EXERCISE DETAILS:
From the records below, pull out every line that contains the word "list" and copy each of those lines unchanged.

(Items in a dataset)
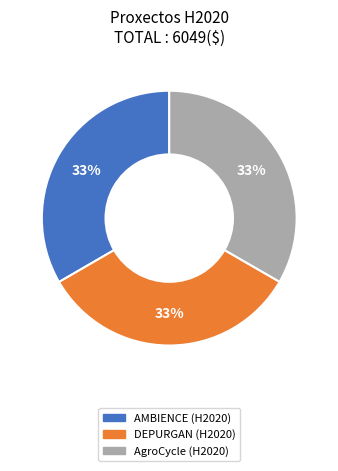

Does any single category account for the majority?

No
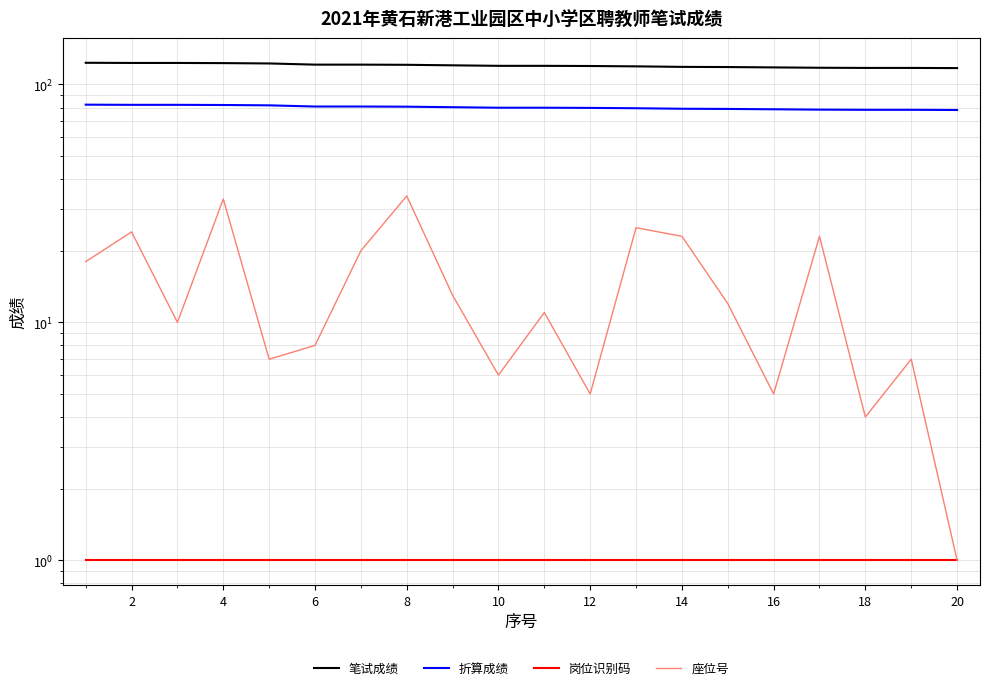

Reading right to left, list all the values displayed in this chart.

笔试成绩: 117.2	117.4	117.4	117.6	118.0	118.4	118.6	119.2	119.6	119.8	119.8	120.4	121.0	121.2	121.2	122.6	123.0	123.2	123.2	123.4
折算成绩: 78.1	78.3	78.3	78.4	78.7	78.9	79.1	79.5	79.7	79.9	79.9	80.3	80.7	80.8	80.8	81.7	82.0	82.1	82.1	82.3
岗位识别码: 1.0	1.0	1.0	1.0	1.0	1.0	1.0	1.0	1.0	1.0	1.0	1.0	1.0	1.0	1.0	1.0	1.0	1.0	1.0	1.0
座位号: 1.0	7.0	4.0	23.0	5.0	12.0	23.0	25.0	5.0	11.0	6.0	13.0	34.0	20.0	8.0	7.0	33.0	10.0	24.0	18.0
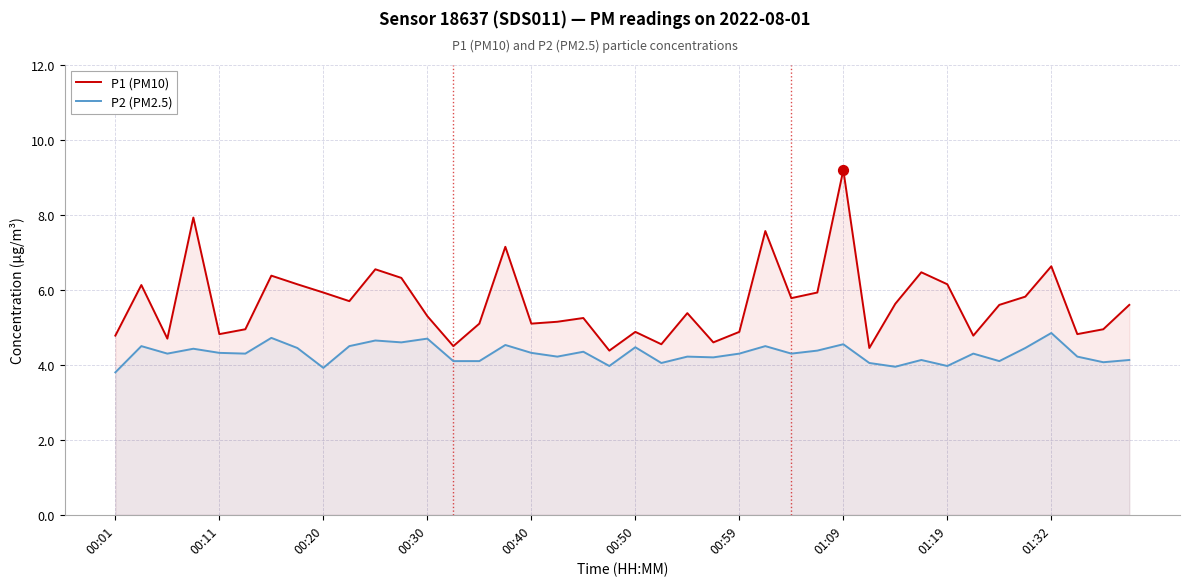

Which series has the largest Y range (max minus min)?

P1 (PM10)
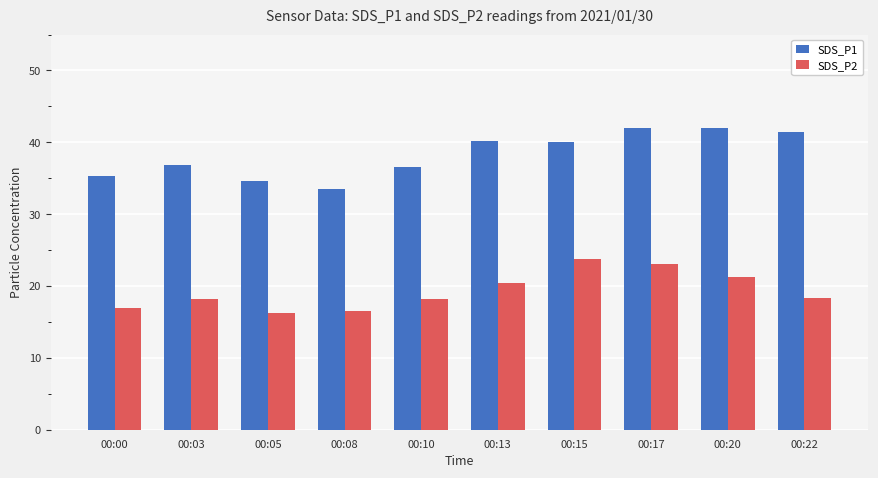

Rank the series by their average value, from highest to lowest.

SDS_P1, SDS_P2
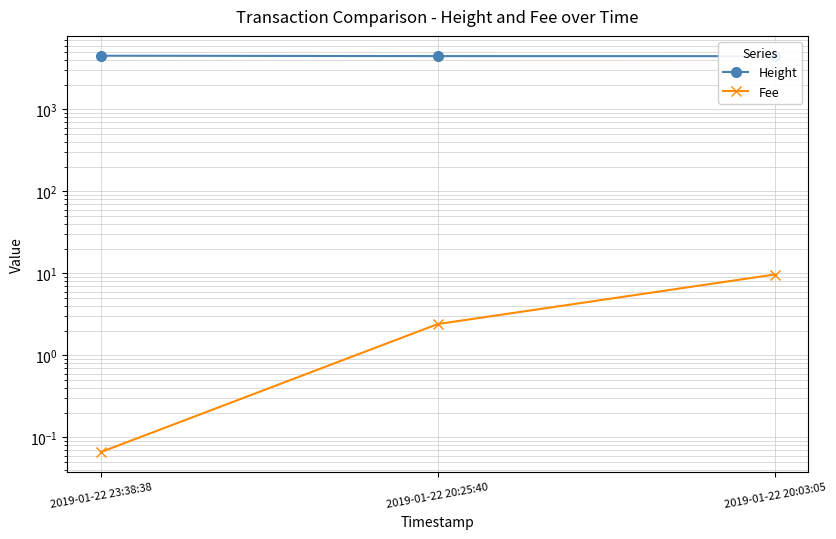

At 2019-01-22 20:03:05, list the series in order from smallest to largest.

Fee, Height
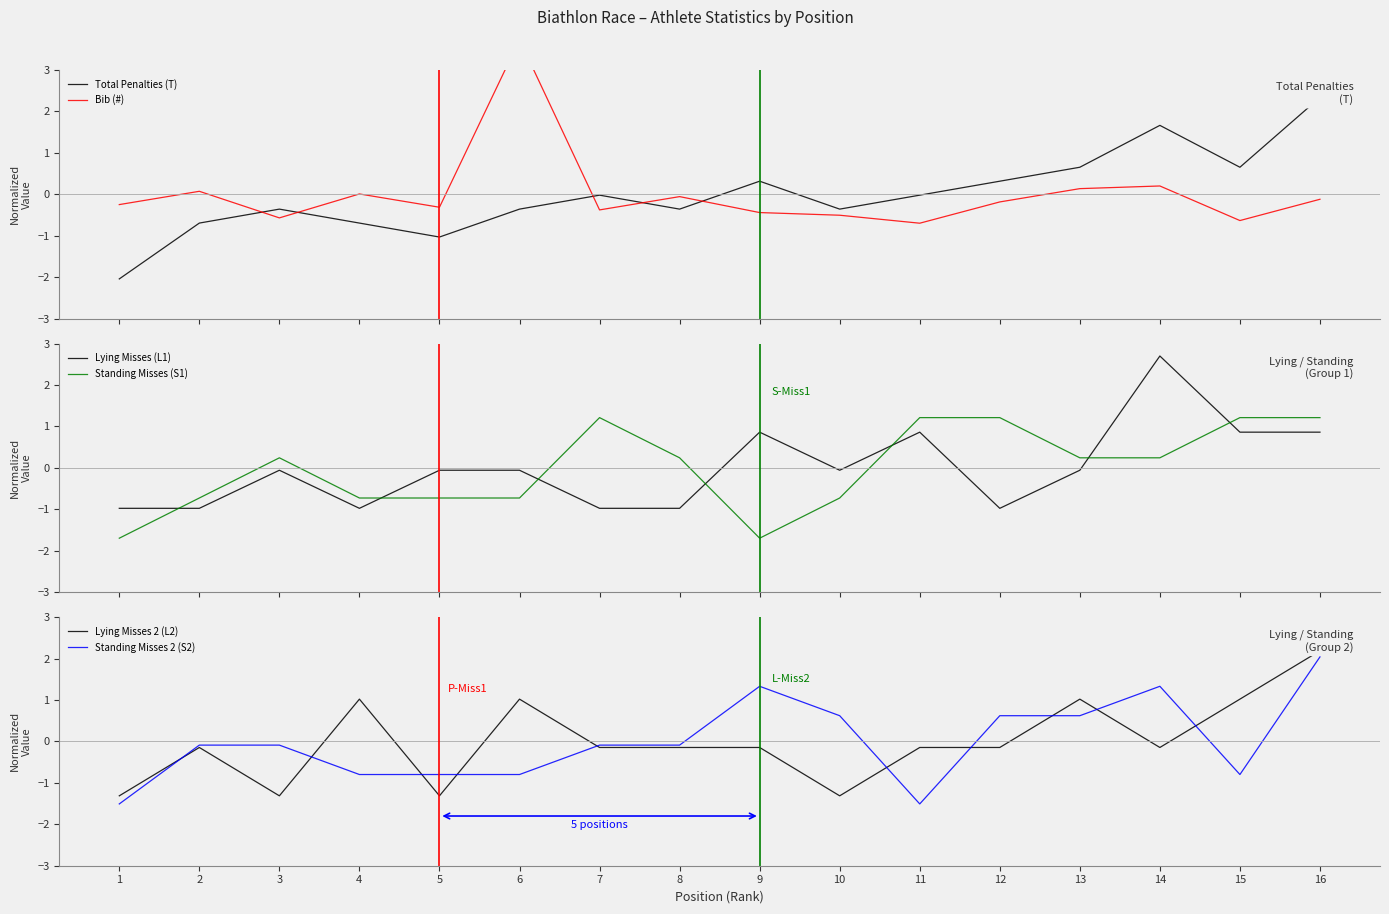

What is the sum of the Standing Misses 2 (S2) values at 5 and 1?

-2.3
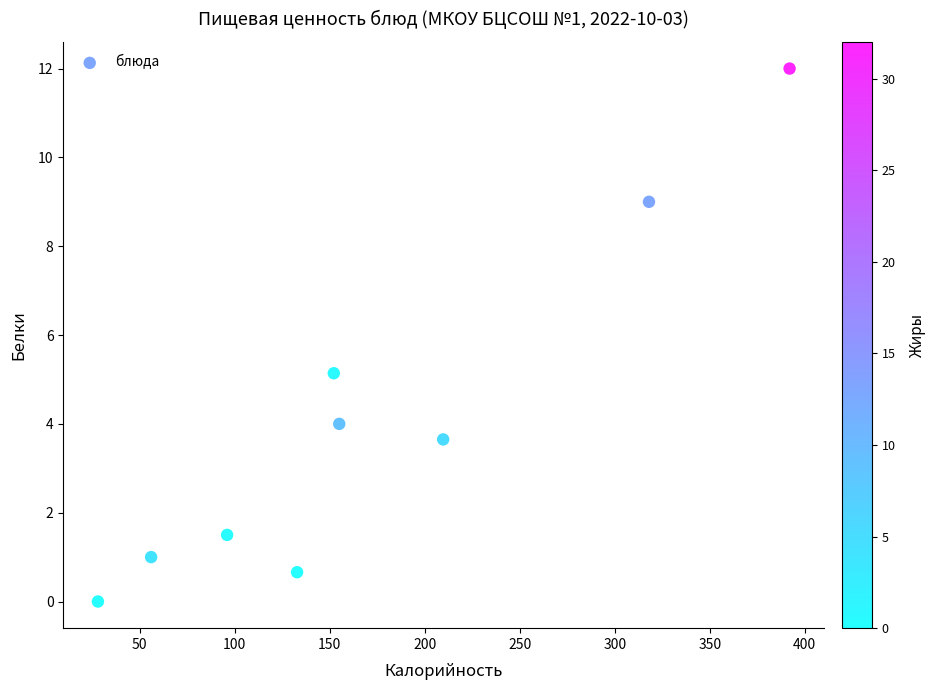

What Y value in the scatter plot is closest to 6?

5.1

SOLUTION TO THIS TASK:
Reading right to left, list all the values displayed in this chart.
At 2019-01-22 20:03:05, list the series in order from smallest to largest.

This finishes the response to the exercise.